→ **EXERCISE TEXT**
-- -- --
MillenniumBCP – bank

UPDATE: as of October 2, 2019, and following a complaint to Bank of Portugal, the national regulator authority, MillenniumBCP no longer sends the HTTP requests to Facebook if the cookie consent form is responded to accordingly. But it still does… to Google.

As one arrives to its website, MillenniumBCP (one of the 3 largest Portuguese banks) presents a cookie consent form:

We filled it with default values, disallowing “re-marketing”; even so, plenty of HTTP requests to Facebook are made prior and after authentication, evidently notifying Facebook of all “private” page navigation within the customer banking interface:

For example, Facebook knows whether one navigates to “My portfolio” (“As minhas poupanças”) or “Make a transfer” pages, therefore getting very precise private behaviour information.

So Facebook knows that you have an account in MillenniumBCP, which seem to violate Portuguese and European secrecy laws.
-- -- --
→ **INPUT DATA**
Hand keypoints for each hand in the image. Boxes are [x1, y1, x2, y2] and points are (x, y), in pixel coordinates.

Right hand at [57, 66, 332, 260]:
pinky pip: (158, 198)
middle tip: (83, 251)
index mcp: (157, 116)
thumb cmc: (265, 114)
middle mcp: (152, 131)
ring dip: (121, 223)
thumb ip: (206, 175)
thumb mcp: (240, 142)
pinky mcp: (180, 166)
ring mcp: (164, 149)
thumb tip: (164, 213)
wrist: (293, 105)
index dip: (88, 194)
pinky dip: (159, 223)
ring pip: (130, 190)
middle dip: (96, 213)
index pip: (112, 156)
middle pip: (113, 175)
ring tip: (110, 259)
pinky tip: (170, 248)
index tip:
-- -- --
→ **INSTRUCTIONS TO FOLLOW**
Transcribe the MillenniumBCP passage starting with "As one arrives" and going on through "European secrecy laws.".

→ **RESPONSE TO THIS TASK**
As one arrives to its website, MillenniumBCP (one of the 3 largest Portuguese banks) presents a cookie consent form:

We filled it with default values, disallowing “re-marketing”; even so, plenty of HTTP requests to Facebook are made prior and after authentication, evidently notifying Facebook of all “private” page navigation within the customer banking interface:

For example, Facebook knows whether one navigates to “My portfolio” (“As minhas poupanças”) or “Make a transfer” pages, therefore getting very precise private behaviour information.

So Facebook knows that you have an account in MillenniumBCP, which seem to violate Portuguese and European secrecy laws.